Rap, on the other hand, seems to be more about the me, me, me. Lyrics, rhymes, and limericks offering negative stimulus to the young. The beats are lower in frequency creating a deeper hypnotism within the dancers. Originating from the crotch, so to speak, and staying there. Rising no higher.

Today, using computers, anyone can create beats and sounds, mix them together using the basic song structures without knowing any theory or putting in the practice necessary to master an instrument. That's just in a pop culture sort of sense. Surface garbage that keeps us from looking deeper into ourselves and others.

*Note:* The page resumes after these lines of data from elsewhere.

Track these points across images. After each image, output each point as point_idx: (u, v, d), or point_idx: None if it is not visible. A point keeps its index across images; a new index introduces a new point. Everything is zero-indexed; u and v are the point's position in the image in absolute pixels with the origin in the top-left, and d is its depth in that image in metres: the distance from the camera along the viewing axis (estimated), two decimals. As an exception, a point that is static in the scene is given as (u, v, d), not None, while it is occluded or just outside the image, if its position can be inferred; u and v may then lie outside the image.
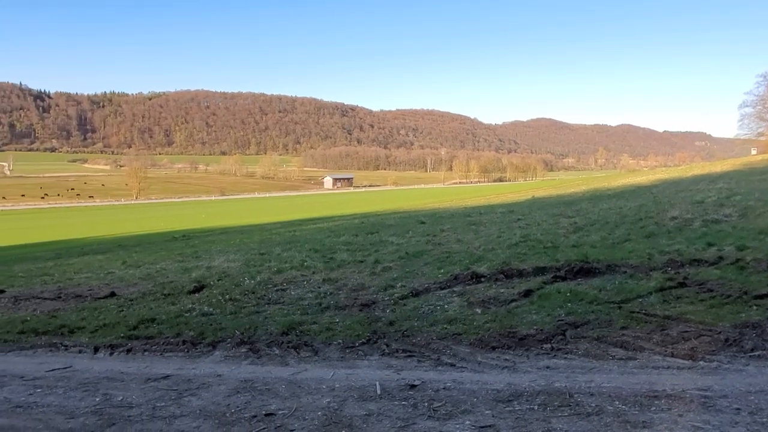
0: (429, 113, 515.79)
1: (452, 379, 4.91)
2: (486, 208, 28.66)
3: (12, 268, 18.50)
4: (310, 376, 5.24)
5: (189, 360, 6.07)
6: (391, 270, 10.06)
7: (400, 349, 5.83)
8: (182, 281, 10.87)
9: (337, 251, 13.23)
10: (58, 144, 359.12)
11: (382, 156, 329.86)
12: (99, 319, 8.16)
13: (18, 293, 11.54)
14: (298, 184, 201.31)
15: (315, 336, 6.43)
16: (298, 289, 9.15)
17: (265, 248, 15.73)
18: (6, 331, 8.04)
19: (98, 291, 10.85)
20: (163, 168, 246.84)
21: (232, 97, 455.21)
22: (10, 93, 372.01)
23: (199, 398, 4.88)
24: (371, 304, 7.69)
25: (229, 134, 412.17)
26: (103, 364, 6.17)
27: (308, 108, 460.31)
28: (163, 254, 17.68)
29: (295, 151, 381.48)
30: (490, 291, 7.78)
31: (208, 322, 7.37)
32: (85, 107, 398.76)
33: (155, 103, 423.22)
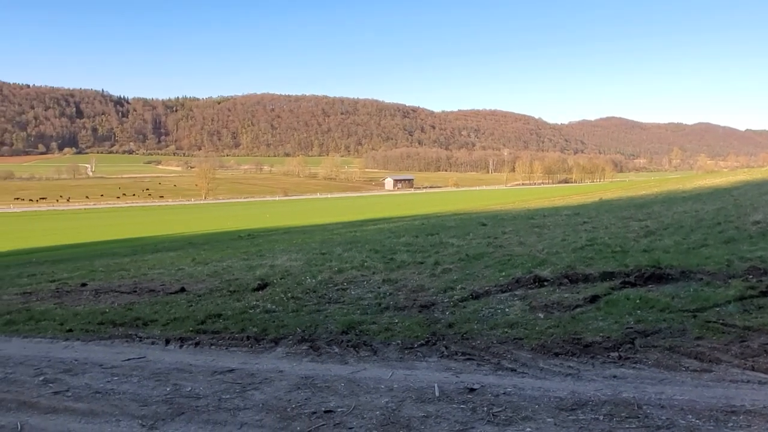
0: (491, 113, 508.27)
1: (513, 385, 4.80)
2: (550, 210, 27.89)
3: (93, 262, 19.76)
4: (369, 376, 5.27)
5: (252, 355, 6.26)
6: (451, 272, 9.96)
7: (459, 351, 5.76)
8: (247, 279, 11.21)
9: (397, 252, 13.25)
10: (135, 147, 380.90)
11: (443, 157, 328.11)
12: (170, 313, 8.57)
13: (98, 286, 12.31)
14: (360, 185, 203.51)
15: (374, 336, 6.47)
16: (358, 289, 9.23)
17: (326, 248, 15.97)
18: (88, 321, 8.60)
19: (170, 286, 11.38)
20: (230, 169, 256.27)
21: (296, 100, 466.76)
22: (93, 99, 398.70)
23: (262, 392, 5.02)
24: (430, 306, 7.65)
25: (292, 136, 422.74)
26: (174, 355, 6.46)
27: (370, 110, 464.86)
28: (230, 252, 18.31)
29: (356, 152, 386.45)
30: (553, 295, 7.55)
31: (270, 319, 7.57)
32: (160, 112, 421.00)
33: (224, 106, 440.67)
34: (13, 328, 8.72)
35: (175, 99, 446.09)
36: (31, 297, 11.89)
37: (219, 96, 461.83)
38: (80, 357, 6.65)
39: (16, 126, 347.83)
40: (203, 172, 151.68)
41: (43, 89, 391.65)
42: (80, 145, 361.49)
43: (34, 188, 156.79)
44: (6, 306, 10.97)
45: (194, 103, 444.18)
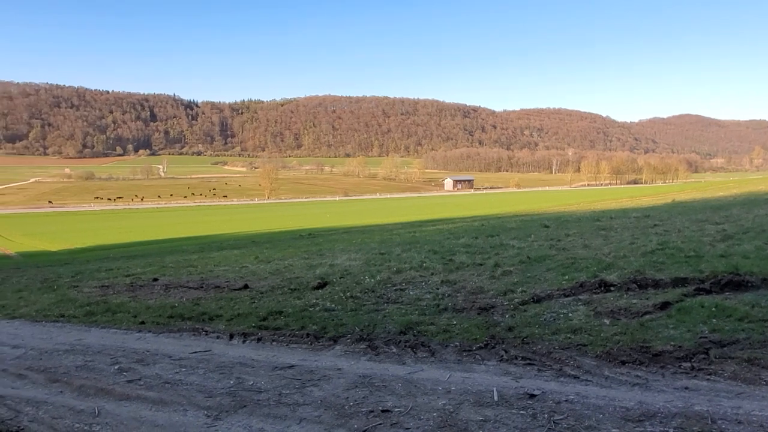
0: (555, 112, 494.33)
1: (575, 392, 4.64)
2: (618, 212, 26.77)
3: (164, 259, 20.77)
4: (426, 377, 5.25)
5: (312, 352, 6.38)
6: (511, 274, 9.76)
7: (519, 356, 5.63)
8: (307, 277, 11.43)
9: (456, 253, 13.11)
10: (204, 148, 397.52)
11: (504, 157, 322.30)
12: (234, 309, 8.87)
13: (168, 282, 12.93)
14: (419, 185, 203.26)
15: (432, 337, 6.43)
16: (416, 290, 9.21)
17: (385, 248, 16.04)
18: (158, 314, 9.05)
19: (234, 283, 11.78)
20: (292, 170, 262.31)
21: (357, 101, 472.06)
22: (166, 103, 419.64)
23: (321, 389, 5.11)
24: (490, 308, 7.52)
25: (353, 137, 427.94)
26: (237, 350, 6.68)
27: (430, 110, 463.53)
28: (291, 251, 18.74)
29: (416, 152, 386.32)
30: (620, 301, 7.23)
31: (330, 318, 7.68)
32: (227, 114, 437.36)
33: (287, 108, 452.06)
34: (92, 319, 9.30)
35: (240, 102, 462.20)
36: (108, 290, 12.64)
37: (282, 98, 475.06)
38: (151, 348, 7.00)
39: (96, 129, 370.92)
40: (266, 173, 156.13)
41: (121, 95, 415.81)
42: (153, 147, 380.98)
43: (111, 188, 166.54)
44: (86, 298, 11.72)
45: (259, 106, 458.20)
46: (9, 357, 7.15)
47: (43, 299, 12.13)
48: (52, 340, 8.01)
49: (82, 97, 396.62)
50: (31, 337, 8.38)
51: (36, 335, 8.49)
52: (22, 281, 16.84)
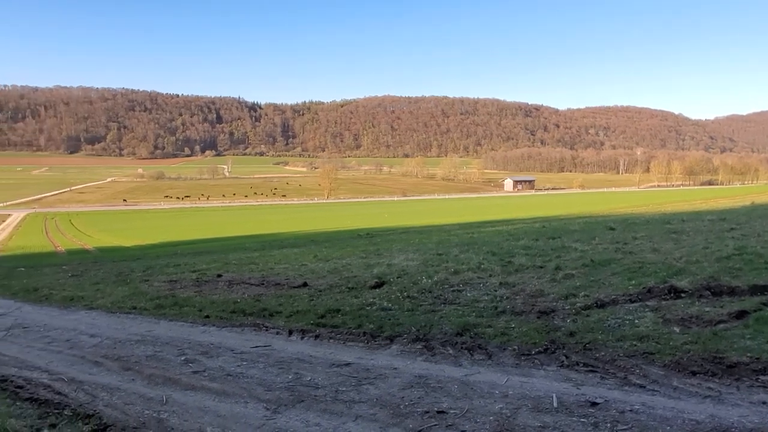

Then there is the music in movies and TV. For the most part it's classical in its approach. Causing all kinds of emotional value to enhance the visuals on the screen. Star Wars would be a shitty movie without the genius of John Williams.....
 

 

https://youtu.be/bnlvPoDU5LY

 

Good point. I notice the difference in 'quality' between what is called 'pop' music on the charts compared to the music in the movies. Music seems to be more thoughtful when it's combined with film. It seems like the movie itself dictates the musical value. Where as with a music video it's the music which dictates the images. Or it's supposed to. I remember a time when just listening to music brought its own imagery into the mind. Now, without a video a song has no meaning. Which begs a question or two? How much control do today's artists get in their own marketing value? Does an artist get to convey his/her own meaning into the music anymore?